“It is from his having taken so many models that he became himself a model for all succeeding painters: always imitating and always original.” Sir Joshua Reynolds.
Raphael was born in Urbino. His father was highly influential on his son’s painting but after his death when Raphael was only 11, Pietro Perrugino probably became his biggest influence. Raphael worked in Tuscany and Umbria and was an independent artist by 1500. One of his first major commissions was the ‘Coronation of St. Nicholas of Tolentino’ (1500-1501) for S. Agostino, Città di Castello.
From 1504 to 1508 Raphael worked mainly in Florence. His work became grander in scale, possibly due to the influence of Leonardo and Michelangelo. At this time he began to paint about religious themes such as ‘Ansidei Madonna’ (1505) and Madonna del Baldacchino’ (1505). In 1508 Raphael’s reputation was such that an invitation was extended to him from Pope Julius II to paint frescos in the Vatican. The Stanza della Segnatura was completed in 1511 and after its completion Raphael was commissioned to do two more apartments. By 1514, however, he was so in demand that an assistant was needed, Giulio Romano, to help with his work.
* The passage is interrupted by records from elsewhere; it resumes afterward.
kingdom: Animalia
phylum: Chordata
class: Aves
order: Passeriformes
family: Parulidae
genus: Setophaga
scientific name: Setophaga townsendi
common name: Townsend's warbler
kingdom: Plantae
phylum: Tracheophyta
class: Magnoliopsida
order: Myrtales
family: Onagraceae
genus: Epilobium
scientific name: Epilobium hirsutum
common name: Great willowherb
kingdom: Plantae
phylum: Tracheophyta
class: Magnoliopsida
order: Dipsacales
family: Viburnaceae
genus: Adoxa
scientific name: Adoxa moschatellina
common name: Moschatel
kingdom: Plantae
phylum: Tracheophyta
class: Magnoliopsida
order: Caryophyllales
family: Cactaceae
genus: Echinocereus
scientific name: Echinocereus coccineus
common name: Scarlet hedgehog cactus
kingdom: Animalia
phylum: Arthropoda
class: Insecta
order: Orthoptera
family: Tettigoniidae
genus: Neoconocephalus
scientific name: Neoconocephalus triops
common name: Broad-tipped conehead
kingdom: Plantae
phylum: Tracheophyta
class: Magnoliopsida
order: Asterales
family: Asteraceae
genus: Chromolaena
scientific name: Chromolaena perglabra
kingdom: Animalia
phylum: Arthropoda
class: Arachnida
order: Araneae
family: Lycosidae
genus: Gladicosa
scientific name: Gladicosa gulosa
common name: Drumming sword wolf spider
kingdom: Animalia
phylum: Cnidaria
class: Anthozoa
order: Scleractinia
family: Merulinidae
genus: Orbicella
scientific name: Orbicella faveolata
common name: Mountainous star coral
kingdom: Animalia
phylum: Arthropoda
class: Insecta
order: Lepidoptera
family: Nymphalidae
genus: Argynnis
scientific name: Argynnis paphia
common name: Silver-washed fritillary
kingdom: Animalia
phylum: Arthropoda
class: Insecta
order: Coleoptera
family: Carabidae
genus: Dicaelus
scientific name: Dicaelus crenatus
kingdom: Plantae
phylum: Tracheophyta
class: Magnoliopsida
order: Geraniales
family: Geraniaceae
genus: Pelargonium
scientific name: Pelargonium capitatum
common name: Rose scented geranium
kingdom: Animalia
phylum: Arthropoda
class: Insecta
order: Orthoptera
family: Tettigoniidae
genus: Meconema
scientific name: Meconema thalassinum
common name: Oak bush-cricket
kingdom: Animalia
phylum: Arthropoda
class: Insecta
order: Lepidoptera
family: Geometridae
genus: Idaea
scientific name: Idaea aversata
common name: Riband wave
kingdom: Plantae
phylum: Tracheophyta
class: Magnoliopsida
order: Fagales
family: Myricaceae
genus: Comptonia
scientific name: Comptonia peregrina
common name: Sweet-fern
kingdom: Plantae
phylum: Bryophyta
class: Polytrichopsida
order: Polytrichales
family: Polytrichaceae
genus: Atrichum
A huge number of elaborate works were completed or guided by Raphael. His work in the Vatican is a triumph, in the painting ‘The School of Athens’ (1509), he depicts the philosophers Plato and Aristotle set in a dramatic architectural context, while in ‘Disputà’ (1510?) the doctors of the church appear while the saints and martyrs stand above the Trinity. These paintings are marked by their huge scale and also the gracefulness with which they were executed. In ‘Galatea’ (1511-1512) Raphael produced his most accomplished work for this wall fresco in the Villa Farnesina. As well as frescoes, many of his projects involved designing everything from the sculpture, the stucco work, the mosaic and the architecture. He also painted many portraits, including the ‘Baldassare Castiglione’ (c.1515) and the ‘Sistine Madonna’ (c.1512-1514). He showed a great mastery of subtle characterisation and was skilled in his use of rich colours. In 1514 Raphael became architect to St. Peter’s and, besides Bramante, stands as one of the greatest High Renaissance artists.
Upon his death, the Pope was said to have been greatly upset; he said he was considering making Raphael a cardinal. The body of work he left was impressive, though it is difficult to assess which were produced solely by him without the help of assistants. Yet until the late 19th Century he was regarded as the finest artist to have lived. His reputation lies in his ability to express the basic doctrines of the Christian Church through figures that have a physical beauty worthy of Greek and Roman classical antiquity. He became the authority on painting techniques only to be used as a figure of revolt by the Pre-Raphaelites. His classical paintings are seen as some of the finest ever created and his work proved inspirational to such artists as Carracci, Poussin and Ingres.